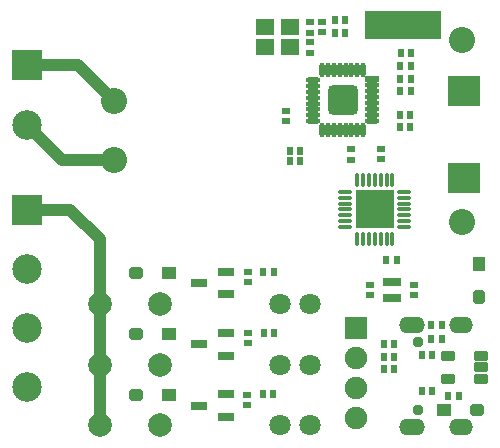
<source format=gbs>
G04*
G04 #@! TF.GenerationSoftware,Altium Limited,Altium Designer,23.4.1 (23)*
G04*
G04 Layer_Color=16711935*
%FSLAX25Y25*%
%MOIN*%
G70*
G04*
G04 #@! TF.SameCoordinates,8CB6A174-BB40-4334-975E-19112FE07875*
G04*
G04*
G04 #@! TF.FilePolarity,Negative*
G04*
G01*
G75*
%ADD15R,0.07493X0.07493*%
%ADD16C,0.07493*%
%ADD17R,0.09855X0.09855*%
%ADD18C,0.09855*%
%ADD19C,0.08674*%
%ADD20O,0.08674X0.05524*%
%ADD21O,0.07887X0.05524*%
%ADD22C,0.03753*%
%ADD23C,0.07887*%
%ADD24C,0.07099*%
%ADD63C,0.04000*%
%ADD64R,0.25306X0.09395*%
%ADD65R,0.02375X0.02769*%
%ADD66R,0.02769X0.02375*%
%ADD67R,0.01981X0.02572*%
%ADD68R,0.04737X0.01981*%
%ADD69O,0.04737X0.01981*%
%ADD70O,0.01981X0.04737*%
G04:AMPARAMS|DCode=71|XSize=98mil|YSize=98mil|CornerRadius=13mil|HoleSize=0mil|Usage=FLASHONLY|Rotation=180.000|XOffset=0mil|YOffset=0mil|HoleType=Round|Shape=RoundedRectangle|*
%AMROUNDEDRECTD71*
21,1,0.09800,0.07200,0,0,180.0*
21,1,0.07200,0.09800,0,0,180.0*
1,1,0.02600,-0.03600,0.03600*
1,1,0.02600,0.03600,0.03600*
1,1,0.02600,0.03600,-0.03600*
1,1,0.02600,-0.03600,-0.03600*
%
%ADD71ROUNDEDRECTD71*%
G04:AMPARAMS|DCode=72|XSize=47.37mil|YSize=39.5mil|CornerRadius=0mil|HoleSize=0mil|Usage=FLASHONLY|Rotation=180.000|XOffset=0mil|YOffset=0mil|HoleType=Round|Shape=Octagon|*
%AMOCTAGOND72*
4,1,8,-0.02368,0.00987,-0.02368,-0.00987,-0.01381,-0.01975,0.01381,-0.01975,0.02368,-0.00987,0.02368,0.00987,0.01381,0.01975,-0.01381,0.01975,-0.02368,0.00987,0.0*
%
%ADD72OCTAGOND72*%

%ADD73R,0.04737X0.03950*%
%ADD74R,0.05524X0.02769*%
%ADD75R,0.11036X0.10249*%
%ADD76R,0.05918X0.05524*%
%ADD77O,0.04540X0.01587*%
%ADD78O,0.01587X0.04540*%
%ADD79R,0.13123X0.13123*%
G04:AMPARAMS|DCode=80|XSize=47.37mil|YSize=39.5mil|CornerRadius=0mil|HoleSize=0mil|Usage=FLASHONLY|Rotation=270.000|XOffset=0mil|YOffset=0mil|HoleType=Round|Shape=Octagon|*
%AMOCTAGOND80*
4,1,8,-0.00987,-0.02368,0.00987,-0.02368,0.01975,-0.01381,0.01975,0.01381,0.00987,0.02368,-0.00987,0.02368,-0.01975,0.01381,-0.01975,-0.01381,-0.00987,-0.02368,0.0*
%
%ADD80OCTAGOND80*%

%ADD81R,0.03950X0.04737*%
G04:AMPARAMS|DCode=82|XSize=39.5mil|YSize=78.87mil|CornerRadius=11.87mil|HoleSize=0mil|Usage=FLASHONLY|Rotation=0.000|XOffset=0mil|YOffset=0mil|HoleType=Round|Shape=RoundedRectangle|*
%AMROUNDEDRECTD82*
21,1,0.03950,0.05512,0,0,0.0*
21,1,0.01575,0.07887,0,0,0.0*
1,1,0.02375,0.00787,-0.02756*
1,1,0.02375,-0.00787,-0.02756*
1,1,0.02375,-0.00787,0.02756*
1,1,0.02375,0.00787,0.02756*
%
%ADD82ROUNDEDRECTD82*%
G04:AMPARAMS|DCode=83|XSize=31.62mil|YSize=47.37mil|CornerRadius=6.01mil|HoleSize=0mil|Usage=FLASHONLY|Rotation=90.000|XOffset=0mil|YOffset=0mil|HoleType=Round|Shape=RoundedRectangle|*
%AMROUNDEDRECTD83*
21,1,0.03162,0.03535,0,0,90.0*
21,1,0.01961,0.04737,0,0,90.0*
1,1,0.01202,0.01768,0.00980*
1,1,0.01202,0.01768,-0.00980*
1,1,0.01202,-0.01768,-0.00980*
1,1,0.01202,-0.01768,0.00980*
%
%ADD83ROUNDEDRECTD83*%
D15*
X122200Y-82700D02*
D03*
D16*
Y-92700D02*
D03*
Y-102700D02*
D03*
Y-112700D02*
D03*
D17*
X12600Y5000D02*
D03*
Y-43215D02*
D03*
D18*
Y-15000D02*
D03*
Y-102270D02*
D03*
Y-82585D02*
D03*
Y-62900D02*
D03*
D19*
X157548Y-47273D02*
D03*
Y13357D02*
D03*
X41800Y-26800D02*
D03*
Y-7115D02*
D03*
D20*
X140875Y-115708D02*
D03*
Y-81692D02*
D03*
D21*
X157332D02*
D03*
Y-115708D02*
D03*
D22*
X142962Y-87322D02*
D03*
Y-110078D02*
D03*
D23*
X36900Y-74600D02*
D03*
X56900D02*
D03*
X36900Y-115200D02*
D03*
X56900D02*
D03*
X36900Y-94900D02*
D03*
X56900D02*
D03*
D24*
X96900Y-74600D02*
D03*
X106900D02*
D03*
X96900Y-115200D02*
D03*
X106900D02*
D03*
X96900Y-94900D02*
D03*
X106900D02*
D03*
D63*
X36900Y-115200D02*
Y-74600D01*
Y-53200D01*
X26915Y-43215D02*
X36900Y-53200D01*
X12600Y-43215D02*
X26915D01*
X12600Y-15000D02*
X24400Y-26800D01*
X41800D01*
X12600Y5000D02*
X29685D01*
X41800Y-7115D01*
D64*
X138053Y18402D02*
D03*
D65*
X103771Y-23600D02*
D03*
X100425Y-23600D02*
D03*
X103771Y-27100D02*
D03*
X100425Y-27100D02*
D03*
X147675Y-91800D02*
D03*
X144329D02*
D03*
X131725Y-92300D02*
D03*
X135071Y-92300D02*
D03*
X131725Y-96500D02*
D03*
X135071Y-96500D02*
D03*
X131725Y-88100D02*
D03*
X135071Y-88100D02*
D03*
X91525Y-63900D02*
D03*
X94871Y-63900D02*
D03*
X118771Y15500D02*
D03*
X115228Y15500D02*
D03*
X118771Y20000D02*
D03*
X115228Y20000D02*
D03*
X137129Y450D02*
D03*
X140672Y450D02*
D03*
X132529Y-59900D02*
D03*
X135875Y-59900D02*
D03*
X95071Y-84500D02*
D03*
X91725Y-84500D02*
D03*
X94771Y-104800D02*
D03*
X91425D02*
D03*
X140472Y-15800D02*
D03*
X136929Y-15800D02*
D03*
X140471Y-11600D02*
D03*
X137125Y-11600D02*
D03*
X137225Y8900D02*
D03*
X140571D02*
D03*
X137129Y4600D02*
D03*
X140672Y4600D02*
D03*
X137129Y-3700D02*
D03*
X140672Y-3700D02*
D03*
X144329Y-103600D02*
D03*
X147675D02*
D03*
X153128Y-105300D02*
D03*
X156671Y-105300D02*
D03*
X150972Y-86300D02*
D03*
X147429Y-86300D02*
D03*
X151072Y-81700D02*
D03*
X147529Y-81700D02*
D03*
D66*
X127100Y-68229D02*
D03*
X127100Y-71575D02*
D03*
X141700Y-71671D02*
D03*
X141700Y-68325D02*
D03*
X86200Y-67275D02*
D03*
Y-63929D02*
D03*
X130600Y-26475D02*
D03*
X130600Y-23129D02*
D03*
X106913Y15729D02*
D03*
X106913Y19272D02*
D03*
X106912Y12571D02*
D03*
X106913Y9028D02*
D03*
X98900Y-13771D02*
D03*
X98900Y-10228D02*
D03*
X120800Y-23029D02*
D03*
X120800Y-26572D02*
D03*
X86400Y-84429D02*
D03*
Y-87775D02*
D03*
X86000Y-104929D02*
D03*
Y-108275D02*
D03*
X111113Y19200D02*
D03*
X111113Y15854D02*
D03*
D67*
X136469Y-67354D02*
D03*
X134500Y-67354D02*
D03*
X132532D02*
D03*
X132532Y-72669D02*
D03*
X134500D02*
D03*
X136469D02*
D03*
D68*
X127853Y192D02*
D03*
D69*
Y-1777D02*
D03*
Y-3746D02*
D03*
Y-5715D02*
D03*
Y-7684D02*
D03*
Y-9653D02*
D03*
Y-11622D02*
D03*
Y-13591D02*
D03*
X107947Y-13788D02*
D03*
Y-11819D02*
D03*
Y-9850D02*
D03*
Y-7881D02*
D03*
Y-5912D02*
D03*
Y-3943D02*
D03*
Y-1974D02*
D03*
Y-5D02*
D03*
D70*
X124792Y-16653D02*
D03*
X122822D02*
D03*
X120853D02*
D03*
X118885D02*
D03*
X116916D02*
D03*
X114946D02*
D03*
X112978D02*
D03*
X111009D02*
D03*
Y3253D02*
D03*
X112978D02*
D03*
X114946D02*
D03*
X116916D02*
D03*
X118885D02*
D03*
X120853D02*
D03*
X122822D02*
D03*
X124792D02*
D03*
D71*
X117900Y-6700D02*
D03*
D72*
X49088Y-84850D02*
D03*
Y-64500D02*
D03*
Y-105200D02*
D03*
X162812Y-110100D02*
D03*
D73*
X60112Y-84850D02*
D03*
Y-64500D02*
D03*
Y-105200D02*
D03*
X151788Y-110100D02*
D03*
D74*
X69900Y-67700D02*
D03*
X78900Y-71440D02*
D03*
Y-63960D02*
D03*
Y-84410D02*
D03*
Y-91890D02*
D03*
X69900Y-88150D02*
D03*
X78900Y-104860D02*
D03*
Y-112340D02*
D03*
X69900Y-108600D02*
D03*
D75*
X158300Y-3830D02*
D03*
Y-32570D02*
D03*
D76*
X100234Y17646D02*
D03*
X91966D02*
D03*
Y10954D02*
D03*
X100234D02*
D03*
D77*
X138344Y-37295D02*
D03*
Y-39263D02*
D03*
Y-41232D02*
D03*
Y-43200D02*
D03*
Y-45169D02*
D03*
Y-47137D02*
D03*
Y-49106D02*
D03*
X118856D02*
D03*
Y-47137D02*
D03*
Y-45169D02*
D03*
Y-43200D02*
D03*
Y-41232D02*
D03*
Y-39263D02*
D03*
Y-37295D02*
D03*
D78*
X134505Y-52944D02*
D03*
X132537D02*
D03*
X130569D02*
D03*
X128600D02*
D03*
X126631D02*
D03*
X124663D02*
D03*
X122695D02*
D03*
Y-33456D02*
D03*
X124663D02*
D03*
X126631D02*
D03*
X128600D02*
D03*
X130569D02*
D03*
X132537D02*
D03*
X134505D02*
D03*
D79*
X128600Y-43200D02*
D03*
D80*
X163200Y-72512D02*
D03*
D81*
Y-61488D02*
D03*
D82*
X147991Y18200D02*
D03*
X127900D02*
D03*
D83*
X153100Y-92120D02*
D03*
Y-99600D02*
D03*
X163927D02*
D03*
X163927Y-95860D02*
D03*
X163927Y-92120D02*
D03*
M02*

</source>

------------------------

[What you need to do] If a line in the entries above holds the word "Shape", count it; then report the total alone.

[Answer to this task] 5